Formula 1 has long been a cooperation between the talented engineers and mechanics who build a car and the driver who risks everything in order to pilot the car along the line in first. Austrian-German racing driver Jochen Rindt was one of the best, a calm, quick, strategic driver who excelled in long-distance racing—even winning the 24 Hours of Le Mans behind the wheel of a Ferrari 250 LM.
Once he joined Lotus’ Formula 1 team, Colin Chapman gave Rindt the cars to win. And he did, until a number of factors led to his death. See, Champman’s cars were constantly evolving, and in the early days of aerodynamics, experimentation often led to crashes. In Rindt’s case, the crashes weren’t often his fault, but that of parts failures—including the one that initiated his deadly crash in Monza in 1970.
The ever-amazing Letters of Note posted a letter from Rindt to Chapman sent a year earlier, just after Rindt had a heavy crash following rear wing failure at the treacherous Montjuic, Barcelona Circuit.
“I have been racing F1 for 5 years and I have made one mistake (I rammed Chris Amon in Clermont Ferrand) and I had one accident in Zandvoort due to gear selektion (sic) failure, otherwise I managed to stay out of trouble,” Rindt wrote. “This situation changed rapidly since I joined your team, Levin, Eifelrace F2 wishbones, and now Barcelona.”

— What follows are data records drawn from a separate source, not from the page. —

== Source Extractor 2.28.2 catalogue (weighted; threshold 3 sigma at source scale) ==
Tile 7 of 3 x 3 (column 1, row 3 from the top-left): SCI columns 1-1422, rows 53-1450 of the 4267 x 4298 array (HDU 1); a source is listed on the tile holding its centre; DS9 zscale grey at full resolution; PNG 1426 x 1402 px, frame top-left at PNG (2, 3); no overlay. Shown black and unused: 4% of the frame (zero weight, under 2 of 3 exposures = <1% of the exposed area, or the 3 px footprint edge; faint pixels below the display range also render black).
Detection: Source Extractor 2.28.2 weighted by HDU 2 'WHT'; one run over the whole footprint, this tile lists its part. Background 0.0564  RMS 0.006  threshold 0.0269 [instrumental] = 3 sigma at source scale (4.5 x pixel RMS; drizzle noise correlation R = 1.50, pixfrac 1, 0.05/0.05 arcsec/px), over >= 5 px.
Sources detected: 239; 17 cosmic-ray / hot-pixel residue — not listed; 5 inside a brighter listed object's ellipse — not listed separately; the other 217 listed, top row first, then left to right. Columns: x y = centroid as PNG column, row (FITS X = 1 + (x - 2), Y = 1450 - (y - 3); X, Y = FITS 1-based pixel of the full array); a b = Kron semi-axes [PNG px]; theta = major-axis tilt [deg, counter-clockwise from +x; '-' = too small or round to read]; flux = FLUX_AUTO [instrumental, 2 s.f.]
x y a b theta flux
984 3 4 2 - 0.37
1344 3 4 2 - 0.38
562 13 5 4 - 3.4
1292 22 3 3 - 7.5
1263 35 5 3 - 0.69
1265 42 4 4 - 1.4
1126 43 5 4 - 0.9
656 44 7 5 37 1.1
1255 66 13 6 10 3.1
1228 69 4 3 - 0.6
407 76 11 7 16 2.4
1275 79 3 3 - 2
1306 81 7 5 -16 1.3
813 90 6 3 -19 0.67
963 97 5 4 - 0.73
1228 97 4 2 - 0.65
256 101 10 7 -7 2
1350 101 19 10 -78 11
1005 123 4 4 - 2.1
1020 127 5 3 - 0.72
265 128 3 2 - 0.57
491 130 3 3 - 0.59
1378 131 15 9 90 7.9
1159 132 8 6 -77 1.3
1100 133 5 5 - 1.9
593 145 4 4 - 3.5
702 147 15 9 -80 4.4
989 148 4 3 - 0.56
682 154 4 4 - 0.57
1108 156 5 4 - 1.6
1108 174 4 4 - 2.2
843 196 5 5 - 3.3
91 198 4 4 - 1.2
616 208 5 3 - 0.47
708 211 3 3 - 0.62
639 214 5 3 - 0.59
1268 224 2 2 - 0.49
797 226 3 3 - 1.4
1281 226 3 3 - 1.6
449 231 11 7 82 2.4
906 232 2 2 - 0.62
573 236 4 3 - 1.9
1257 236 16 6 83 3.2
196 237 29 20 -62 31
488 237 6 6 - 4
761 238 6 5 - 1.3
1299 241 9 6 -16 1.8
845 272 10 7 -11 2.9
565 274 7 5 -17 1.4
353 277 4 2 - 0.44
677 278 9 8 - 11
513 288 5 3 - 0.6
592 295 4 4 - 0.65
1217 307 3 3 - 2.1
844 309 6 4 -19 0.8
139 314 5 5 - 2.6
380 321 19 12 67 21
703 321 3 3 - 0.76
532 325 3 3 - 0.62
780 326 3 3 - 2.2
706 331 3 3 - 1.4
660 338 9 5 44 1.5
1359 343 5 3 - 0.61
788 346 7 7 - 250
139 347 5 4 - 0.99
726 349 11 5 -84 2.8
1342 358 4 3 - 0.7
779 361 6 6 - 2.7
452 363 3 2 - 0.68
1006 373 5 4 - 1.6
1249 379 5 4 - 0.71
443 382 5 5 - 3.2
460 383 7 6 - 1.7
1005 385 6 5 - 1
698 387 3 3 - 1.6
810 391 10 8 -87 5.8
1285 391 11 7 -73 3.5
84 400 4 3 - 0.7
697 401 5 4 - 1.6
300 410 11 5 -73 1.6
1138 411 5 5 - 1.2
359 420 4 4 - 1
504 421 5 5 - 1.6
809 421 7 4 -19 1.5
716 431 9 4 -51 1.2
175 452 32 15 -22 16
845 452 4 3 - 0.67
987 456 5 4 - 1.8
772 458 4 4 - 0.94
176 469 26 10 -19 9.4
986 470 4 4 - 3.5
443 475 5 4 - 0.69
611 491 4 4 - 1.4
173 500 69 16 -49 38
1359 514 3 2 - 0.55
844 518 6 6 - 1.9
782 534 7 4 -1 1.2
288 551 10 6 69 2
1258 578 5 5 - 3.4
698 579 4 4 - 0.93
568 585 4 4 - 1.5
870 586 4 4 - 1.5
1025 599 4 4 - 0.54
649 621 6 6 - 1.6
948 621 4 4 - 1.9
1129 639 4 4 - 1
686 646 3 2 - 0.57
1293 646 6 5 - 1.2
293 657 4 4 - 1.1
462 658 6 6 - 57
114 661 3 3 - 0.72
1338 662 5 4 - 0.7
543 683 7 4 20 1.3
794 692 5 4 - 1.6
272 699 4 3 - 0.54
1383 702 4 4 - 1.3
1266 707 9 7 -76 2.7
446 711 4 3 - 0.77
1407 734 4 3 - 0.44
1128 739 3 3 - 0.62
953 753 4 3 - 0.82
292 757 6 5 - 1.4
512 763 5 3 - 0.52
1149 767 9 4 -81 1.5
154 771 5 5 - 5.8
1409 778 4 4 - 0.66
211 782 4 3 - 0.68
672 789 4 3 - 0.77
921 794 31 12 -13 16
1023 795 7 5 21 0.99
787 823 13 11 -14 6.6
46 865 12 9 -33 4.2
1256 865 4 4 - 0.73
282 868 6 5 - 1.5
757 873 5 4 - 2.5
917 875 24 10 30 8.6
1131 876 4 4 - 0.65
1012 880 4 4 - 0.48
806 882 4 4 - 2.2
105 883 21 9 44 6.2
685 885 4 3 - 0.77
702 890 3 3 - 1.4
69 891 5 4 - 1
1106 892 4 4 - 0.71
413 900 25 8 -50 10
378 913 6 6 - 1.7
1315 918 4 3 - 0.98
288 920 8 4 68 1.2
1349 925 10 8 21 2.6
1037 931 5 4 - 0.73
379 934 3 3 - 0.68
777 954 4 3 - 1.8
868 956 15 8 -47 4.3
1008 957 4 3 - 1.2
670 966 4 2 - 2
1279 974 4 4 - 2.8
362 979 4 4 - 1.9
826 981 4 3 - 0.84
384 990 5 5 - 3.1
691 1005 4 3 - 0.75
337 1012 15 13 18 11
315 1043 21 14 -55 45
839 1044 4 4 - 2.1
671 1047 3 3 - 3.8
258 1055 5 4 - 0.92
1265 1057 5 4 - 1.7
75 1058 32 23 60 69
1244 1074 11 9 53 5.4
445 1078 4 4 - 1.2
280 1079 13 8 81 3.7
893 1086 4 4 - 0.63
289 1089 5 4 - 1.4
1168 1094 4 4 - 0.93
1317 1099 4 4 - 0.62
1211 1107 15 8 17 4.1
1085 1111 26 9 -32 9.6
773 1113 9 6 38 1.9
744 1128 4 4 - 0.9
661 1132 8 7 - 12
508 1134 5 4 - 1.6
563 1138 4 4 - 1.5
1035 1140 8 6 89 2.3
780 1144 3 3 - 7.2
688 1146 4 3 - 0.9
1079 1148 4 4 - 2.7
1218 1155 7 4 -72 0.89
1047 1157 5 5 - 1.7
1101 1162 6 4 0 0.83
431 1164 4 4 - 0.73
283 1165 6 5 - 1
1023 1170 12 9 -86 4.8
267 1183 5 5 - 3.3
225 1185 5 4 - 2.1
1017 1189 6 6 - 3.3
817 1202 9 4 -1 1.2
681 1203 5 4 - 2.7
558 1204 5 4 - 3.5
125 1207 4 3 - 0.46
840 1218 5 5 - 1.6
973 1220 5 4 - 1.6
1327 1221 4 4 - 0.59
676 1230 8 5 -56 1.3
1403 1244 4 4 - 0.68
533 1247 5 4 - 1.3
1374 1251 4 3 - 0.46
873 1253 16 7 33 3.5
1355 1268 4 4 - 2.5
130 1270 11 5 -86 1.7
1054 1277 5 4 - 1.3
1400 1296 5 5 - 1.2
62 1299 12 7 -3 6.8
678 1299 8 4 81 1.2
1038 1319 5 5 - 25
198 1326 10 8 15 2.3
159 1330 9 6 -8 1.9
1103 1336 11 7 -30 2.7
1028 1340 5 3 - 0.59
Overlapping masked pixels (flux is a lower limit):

He continued: “I can only drive a car in which I have some confidence, and I feel the point of no confidence is quite near.” Rindt’s fatal crash, investigators found, was caused a failure of his cars’ right front brake shaft. The improperly-installed crash barriers were found to have been the cause of death, though Rindt’s habit of leaving the anti-submarine belt undone on his 5-point harness saw him slide under the belts and suffer his fatal throat injury.
Later in 1970, Rindt became the only posthumous World Champion.